Pictures excluded, please retype exactly the lines from the start of the data through the line that contains "ring dip: (190, 34)", both ends kept, and nothing beyond them.

LISTED ENTRIES START

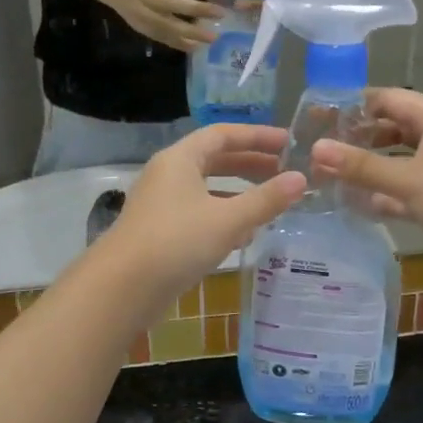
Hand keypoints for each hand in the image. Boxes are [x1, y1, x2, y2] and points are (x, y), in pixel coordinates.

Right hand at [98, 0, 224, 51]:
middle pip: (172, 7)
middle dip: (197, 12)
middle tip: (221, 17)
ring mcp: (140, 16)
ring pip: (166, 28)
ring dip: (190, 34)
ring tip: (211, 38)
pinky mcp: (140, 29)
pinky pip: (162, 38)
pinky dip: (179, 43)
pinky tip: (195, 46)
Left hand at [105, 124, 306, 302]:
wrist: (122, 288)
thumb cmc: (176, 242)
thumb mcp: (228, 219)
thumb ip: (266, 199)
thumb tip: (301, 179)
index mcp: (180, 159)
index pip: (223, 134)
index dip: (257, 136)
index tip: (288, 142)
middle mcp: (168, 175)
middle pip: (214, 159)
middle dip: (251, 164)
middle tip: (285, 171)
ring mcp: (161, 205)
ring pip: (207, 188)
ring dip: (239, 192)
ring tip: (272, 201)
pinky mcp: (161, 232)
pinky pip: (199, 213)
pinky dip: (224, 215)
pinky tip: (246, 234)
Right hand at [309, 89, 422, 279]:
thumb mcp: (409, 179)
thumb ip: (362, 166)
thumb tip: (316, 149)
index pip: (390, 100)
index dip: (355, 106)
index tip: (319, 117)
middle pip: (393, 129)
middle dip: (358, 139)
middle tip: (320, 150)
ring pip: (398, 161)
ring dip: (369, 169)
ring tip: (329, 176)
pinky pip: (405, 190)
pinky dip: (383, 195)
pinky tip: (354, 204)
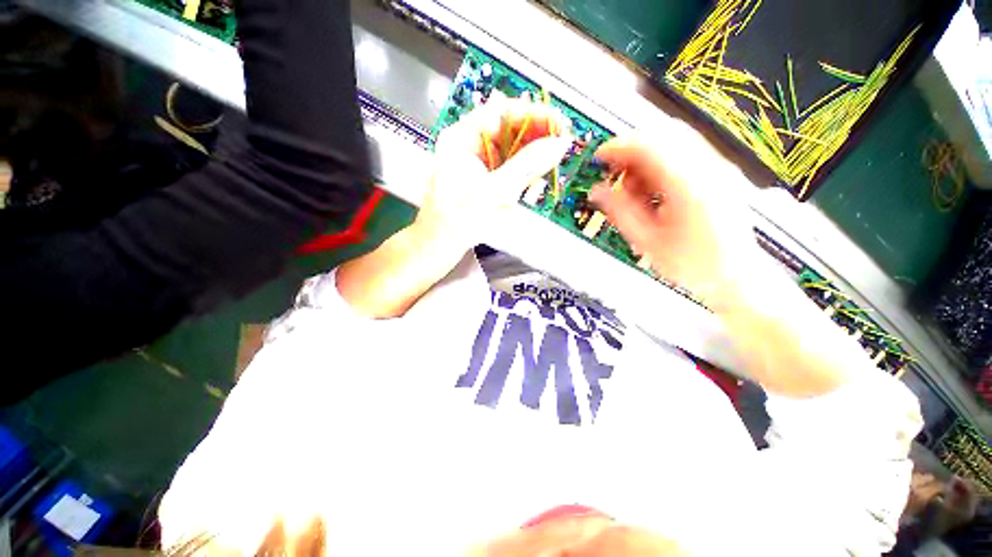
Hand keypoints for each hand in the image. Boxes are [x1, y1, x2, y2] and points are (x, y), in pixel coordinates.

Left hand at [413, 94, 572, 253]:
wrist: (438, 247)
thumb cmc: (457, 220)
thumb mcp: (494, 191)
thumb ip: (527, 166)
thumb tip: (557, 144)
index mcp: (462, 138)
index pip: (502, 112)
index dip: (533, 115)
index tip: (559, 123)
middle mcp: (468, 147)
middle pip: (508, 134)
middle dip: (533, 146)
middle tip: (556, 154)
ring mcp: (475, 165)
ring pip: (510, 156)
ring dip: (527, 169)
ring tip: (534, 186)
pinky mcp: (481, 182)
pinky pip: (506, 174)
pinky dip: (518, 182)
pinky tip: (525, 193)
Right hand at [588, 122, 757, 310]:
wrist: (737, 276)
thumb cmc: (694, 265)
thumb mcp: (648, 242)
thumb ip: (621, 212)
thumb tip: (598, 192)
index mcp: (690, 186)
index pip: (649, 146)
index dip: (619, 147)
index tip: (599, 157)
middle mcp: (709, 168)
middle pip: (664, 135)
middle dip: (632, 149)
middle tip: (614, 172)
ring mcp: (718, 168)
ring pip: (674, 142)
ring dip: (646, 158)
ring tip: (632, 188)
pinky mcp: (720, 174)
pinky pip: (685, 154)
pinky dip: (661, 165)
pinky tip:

LISTED ENTRIES END

- FINAL ANSWER:
Hand keypoints for each hand in the image. Boxes are [x1, y1, x2, y2] and points are (x, y), in pixel coordinates.

Right hand at [98, 0, 224, 51]:
middle pip: (172, 7)
middle dip: (197, 12)
middle tip: (221, 17)
ring mcp: (140, 16)
ring pip: (166, 28)
ring dip: (190, 34)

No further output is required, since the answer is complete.